Il problema è tutto qui. Garantire il controllo italiano di Unicredit, alle fondazioni è costato lacrime e sangue. Il prezzo del loro sforzo salta bene all'occhio osservando la tabella qui sopra: il 15 per cento di Unicredit in mano alle fondazioni, in Borsa vale oggi 4,8 miliardi in meno rispetto a quanto c'è scritto nei loro bilanci. Se la situazione non migliora in fretta e il tempo le costringerà a far emergere l'enorme minusvalenza, verrebbero travolte da perdite contabili straordinarie. E rischierebbero di non avere più il becco di un quattrino per mandare avanti la loro attività, che va dal restauro di musei e ospedali al sostegno finanziario delle università nelle regioni d'origine.
Prospettiva inquietante, che preoccupa ancor più quelle fondazioni che temono di doversi indebitare per poter partecipare alla ricapitalizzazione della banca, per conservare la propria quota e, soprattutto, non perdere l'ambito peso decisionale sull'istituto. Alcuni presidenti - da Paolo Biasi della Cariverona ad Andrea Comba della torinese Crt, rappresentata da Fabrizio Palenzona alla vice-presidenza di Unicredit - non vogliono diluire la cospicua influenza che si sono ritagliati nel tempo.

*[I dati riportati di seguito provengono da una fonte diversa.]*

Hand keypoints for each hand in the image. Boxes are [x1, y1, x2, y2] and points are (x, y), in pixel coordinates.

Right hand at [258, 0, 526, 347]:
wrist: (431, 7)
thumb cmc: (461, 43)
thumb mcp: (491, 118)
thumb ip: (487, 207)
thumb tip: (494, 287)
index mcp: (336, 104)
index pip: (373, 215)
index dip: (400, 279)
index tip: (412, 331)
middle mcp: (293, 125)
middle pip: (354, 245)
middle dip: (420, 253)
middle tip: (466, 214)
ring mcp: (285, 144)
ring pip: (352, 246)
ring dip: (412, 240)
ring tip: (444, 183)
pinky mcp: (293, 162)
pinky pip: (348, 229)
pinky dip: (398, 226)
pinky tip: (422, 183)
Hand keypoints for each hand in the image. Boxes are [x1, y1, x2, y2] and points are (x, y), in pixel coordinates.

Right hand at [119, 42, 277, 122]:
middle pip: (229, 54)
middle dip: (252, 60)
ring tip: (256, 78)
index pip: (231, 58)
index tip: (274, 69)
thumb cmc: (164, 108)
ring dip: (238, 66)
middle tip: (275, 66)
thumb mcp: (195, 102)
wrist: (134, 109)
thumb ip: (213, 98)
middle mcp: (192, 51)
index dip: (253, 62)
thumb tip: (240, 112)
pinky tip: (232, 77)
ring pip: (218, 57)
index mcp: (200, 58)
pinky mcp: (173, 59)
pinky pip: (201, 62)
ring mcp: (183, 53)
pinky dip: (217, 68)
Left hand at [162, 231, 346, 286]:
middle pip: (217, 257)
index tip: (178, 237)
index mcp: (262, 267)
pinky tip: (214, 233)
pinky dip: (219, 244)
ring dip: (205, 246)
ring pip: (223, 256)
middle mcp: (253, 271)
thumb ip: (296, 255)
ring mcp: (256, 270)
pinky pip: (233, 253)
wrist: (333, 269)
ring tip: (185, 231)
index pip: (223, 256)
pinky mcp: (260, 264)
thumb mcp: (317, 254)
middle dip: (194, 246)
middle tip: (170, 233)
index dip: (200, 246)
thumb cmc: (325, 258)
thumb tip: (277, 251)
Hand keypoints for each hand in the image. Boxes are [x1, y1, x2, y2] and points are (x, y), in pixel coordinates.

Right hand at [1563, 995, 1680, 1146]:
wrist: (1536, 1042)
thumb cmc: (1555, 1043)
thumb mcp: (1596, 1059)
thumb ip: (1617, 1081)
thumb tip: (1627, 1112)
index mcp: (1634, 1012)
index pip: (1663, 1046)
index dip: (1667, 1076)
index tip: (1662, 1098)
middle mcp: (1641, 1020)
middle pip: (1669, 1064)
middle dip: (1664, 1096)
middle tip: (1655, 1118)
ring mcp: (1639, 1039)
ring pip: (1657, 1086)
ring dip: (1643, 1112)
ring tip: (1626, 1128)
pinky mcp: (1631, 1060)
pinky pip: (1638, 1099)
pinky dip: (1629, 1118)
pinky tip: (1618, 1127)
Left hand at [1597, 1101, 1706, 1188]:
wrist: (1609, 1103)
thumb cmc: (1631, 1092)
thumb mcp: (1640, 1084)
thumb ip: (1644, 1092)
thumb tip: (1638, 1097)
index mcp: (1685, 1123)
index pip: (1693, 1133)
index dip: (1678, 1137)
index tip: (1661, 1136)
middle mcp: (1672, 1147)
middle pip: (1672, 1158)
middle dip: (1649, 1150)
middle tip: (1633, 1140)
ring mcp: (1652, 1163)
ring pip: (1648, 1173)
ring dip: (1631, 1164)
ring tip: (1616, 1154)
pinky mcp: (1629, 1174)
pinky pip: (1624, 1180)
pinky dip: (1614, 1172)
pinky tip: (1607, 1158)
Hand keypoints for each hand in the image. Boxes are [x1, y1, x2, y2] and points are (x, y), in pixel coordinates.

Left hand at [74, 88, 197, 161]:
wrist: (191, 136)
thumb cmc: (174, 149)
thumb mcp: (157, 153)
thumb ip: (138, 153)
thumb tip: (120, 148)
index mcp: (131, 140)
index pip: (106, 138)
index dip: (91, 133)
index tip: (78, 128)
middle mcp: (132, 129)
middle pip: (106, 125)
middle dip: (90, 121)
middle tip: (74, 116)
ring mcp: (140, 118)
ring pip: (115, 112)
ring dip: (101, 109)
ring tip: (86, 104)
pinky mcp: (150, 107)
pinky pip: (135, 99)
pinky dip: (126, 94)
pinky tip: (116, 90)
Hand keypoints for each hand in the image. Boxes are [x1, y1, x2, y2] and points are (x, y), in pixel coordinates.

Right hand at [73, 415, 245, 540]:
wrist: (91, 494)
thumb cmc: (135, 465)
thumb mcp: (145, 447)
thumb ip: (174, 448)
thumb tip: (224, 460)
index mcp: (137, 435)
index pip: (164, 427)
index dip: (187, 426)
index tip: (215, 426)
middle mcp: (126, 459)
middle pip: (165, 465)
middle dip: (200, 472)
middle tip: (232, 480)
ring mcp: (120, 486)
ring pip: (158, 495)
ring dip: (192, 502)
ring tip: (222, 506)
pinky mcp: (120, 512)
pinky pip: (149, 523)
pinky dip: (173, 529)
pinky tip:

A tre anni dal fallimento della Lehman Brothers, la crisi sta mettendo a nudo la debolezza del sistema di controllo delle banche. C'è chi teme che il crollo dei prezzi dei titoli di Stato italiani, con la loro tragica ricaduta sui conti delle banche, possa fornire infatti un'occasione d'oro a chi voglia far razzie. "Si sta preparando il grande saccheggio dei Lanzichenecchi", ha detto l'economista Giulio Sapelli, senza usare mezze parole, criticando aspramente le nuove regole imposte dall'Eba, guidata dall'italiano Andrea Enria, che ha ordinato agli istituti tricolori di mettere da parte riserve di capitale definite "temporanee" per ben 15 miliardi. Un cuscinetto di liquidità che dovrebbe servire per attutire le perdite sui titoli di Stato presenti nei portafogli delle banche.